🤖 AI Summary
To address the high acquisition cost and poor generalizability of real-world visual data, this paper proposes a large-scale, unlabeled synthetic data generation framework leveraging the *Grand Theft Auto V* (GTA V) game engine, specifically tailored for robotic SLAM and visual place recognition (VPR). We present the first systematic validation of GTA V as a high-fidelity, scalable synthetic data source for SLAM/VPR tasks. Our method introduces an unsupervised VPR data generation algorithm that employs in-game API control, automated trajectory sampling, and multi-view rendering to construct diverse, photorealistic datasets. Evaluation on ORB-SLAM2 and NetVLAD benchmarks demonstrates that models trained solely on synthetic data achieve localization accuracy and recall rates comparable to those trained on real data.
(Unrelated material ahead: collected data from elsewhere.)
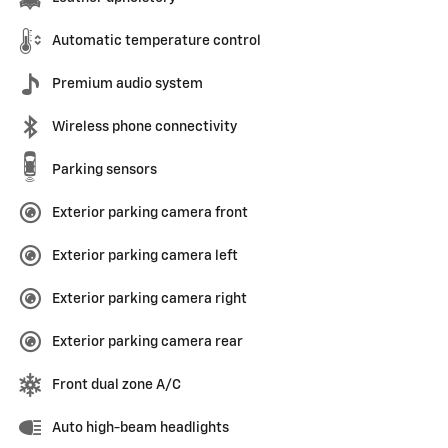
Automatic temperature control
Premium audio system
Wireless phone connectivity
Parking sensors
Exterior parking camera front
Exterior parking camera left
Exterior parking camera right
Exterior parking camera rear
Front dual zone A/C
Auto high-beam headlights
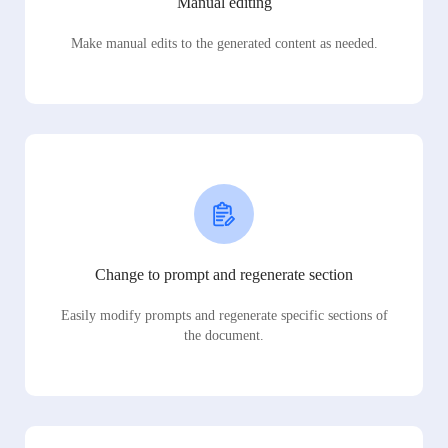
Manual editing
Make manual edits to the generated content as needed.
Change to prompt and regenerate section
Easily modify prompts and regenerate specific sections of
the document.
Furthermore, hybrid training—combining synthetic and real data—yields consistent performance gains, substantially reducing dependency on costly real-world data collection and annotation.
📝 Abstract
In computer vision, the development of robust algorithms capable of generalizing effectively in real-world scenarios more and more often requires large-scale datasets collected under diverse environmental conditions. However, acquiring such datasets is time-consuming, costly, and sometimes unfeasible. To address these limitations, the use of synthetic data has gained attention as a viable alternative, allowing researchers to generate vast amounts of data while simulating various environmental contexts in a controlled setting. In this study, we investigate the use of synthetic data in robotics and navigation, specifically focusing on Simultaneous Localization and Mapping (SLAM) and Visual Place Recognition (VPR). In particular, we introduce a synthetic dataset created using the virtual environment of the video game Grand Theft Auto V (GTA V), along with an algorithm designed to generate a VPR dataset, without human supervision. Through a series of experiments centered on SLAM and VPR, we demonstrate that synthetic data derived from GTA V are qualitatively comparable to real-world data. Furthermore, these synthetic data can complement or even substitute real-world data in these applications. This study sets the stage for the creation of large-scale synthetic datasets, offering a cost-effective and scalable solution for future research and development.